● EXERCISE: All lines from the one containing "30 315 66000" to the end of the data below are to be returned exactly, both ends included, with nothing added.

=== EXCERPTED RECORDS ===

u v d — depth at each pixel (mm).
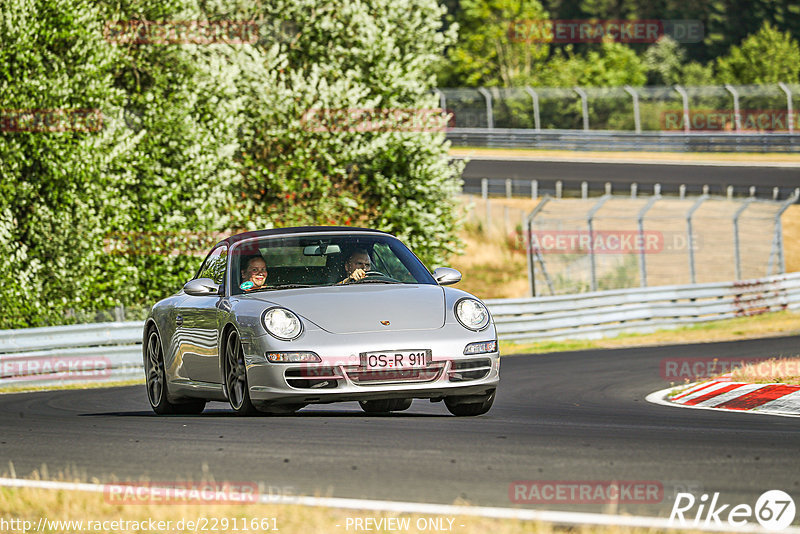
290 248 28734
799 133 165625
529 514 14047
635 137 171000
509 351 65375
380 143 80688
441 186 84625
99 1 72875
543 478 16781
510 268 123000
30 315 66000
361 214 85188
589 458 18625
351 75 83125
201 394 28719
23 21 65188
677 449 19656
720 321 80500
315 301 25797
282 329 24781
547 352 62469
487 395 26344
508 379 44250
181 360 29547
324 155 81000
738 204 119000
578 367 49500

===

● EXERCISE OUTPUT:
30 315 66000
361 214 85188
589 458 18625
351 75 83125
201 394 28719
23 21 65188
677 449 19656
720 321 80500
315 301 25797
282 329 24781
547 352 62469
487 395 26344
508 379 44250
181 360 29547
324 155 81000
738 204 119000
578 367 49500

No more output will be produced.